• **Your objective**:
Go through the listing below and return each line that includes "down".

• **Recorded information**:
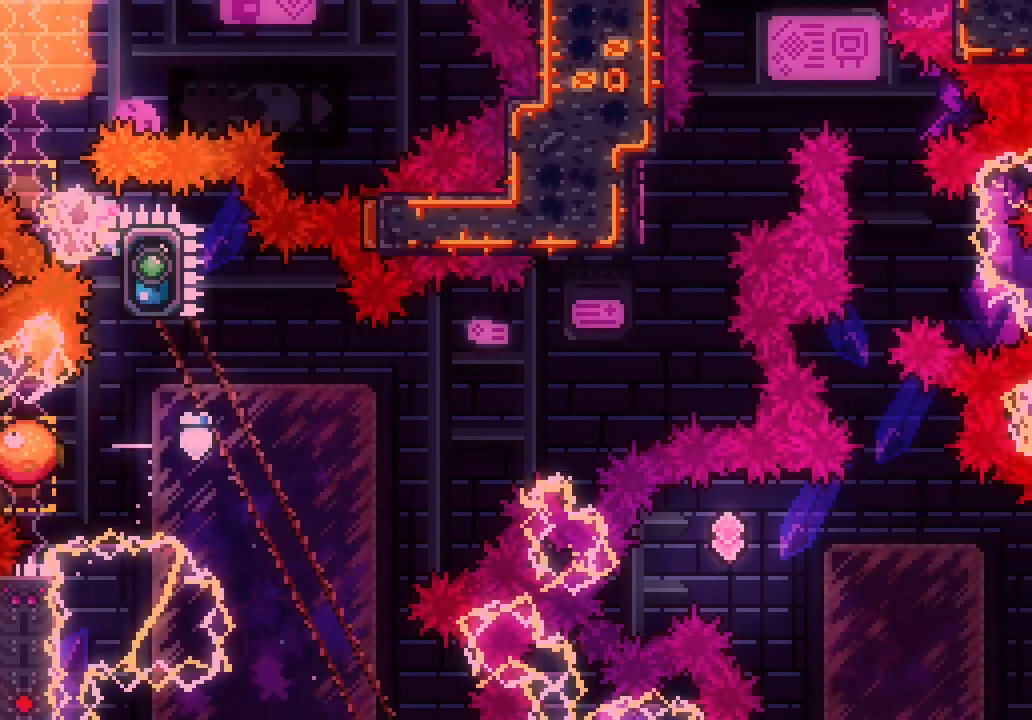
Gameplay with keyboard; each line is a JSON object with the keys held at the frame after it. "events" lists presses ("down") and releases ("up") of "dash", "demo", "down", "jump", "jump2", "jump3", "left", "right" and "up" between this image and that frame as [ms after this image, input, new state], when the widget could be followed in between. No other keys are recorded. Mouse input is not recorded. Key names are as the overlay labels them; some are game actions (e.g. jump) rather than physical keys. Not read: grab.
{"keys": ["right"], "events": [[417, "right", "down"]]}
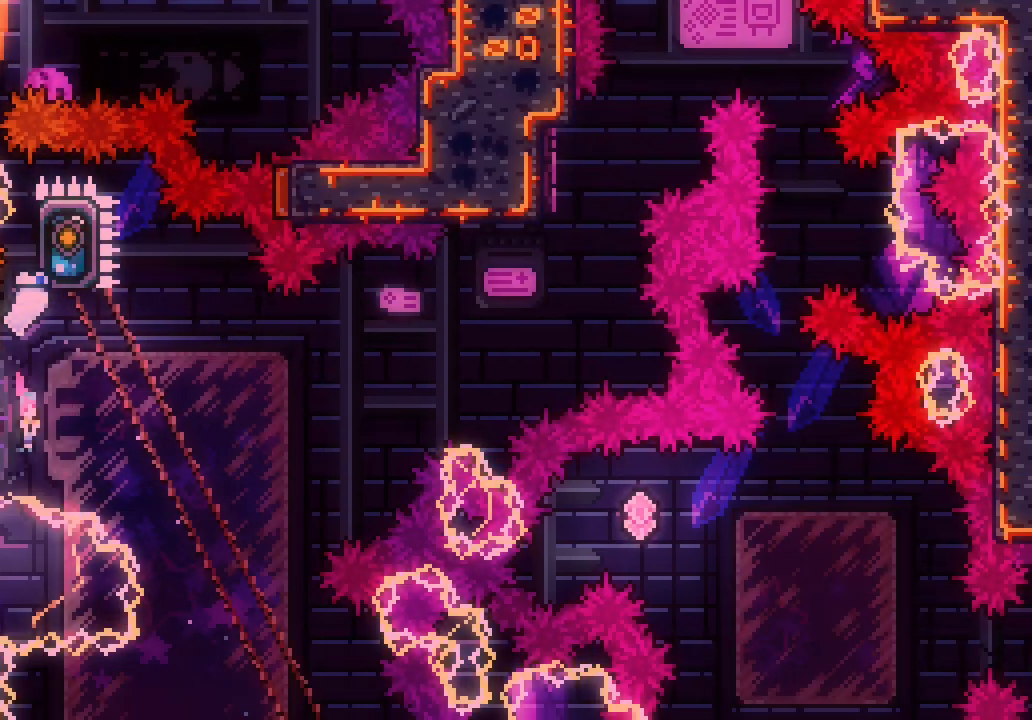
{"keys": ["right"]}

• **Response to this exercise**:
Gameplay with keyboard; each line is a JSON object with the keys held at the frame after it. "events" lists presses ("down") and releases ("up") of "dash", "demo", "down", "jump", "jump2", "jump3", "left", "right" and "up" between this image and that frame as [ms after this image, input, new state], when the widget could be followed in between. No other keys are recorded. Mouse input is not recorded. Key names are as the overlay labels them; some are game actions (e.g. jump) rather than physical keys. Not read: grab.
{"keys": ["right"], "events": [[417, "right", "down"]]}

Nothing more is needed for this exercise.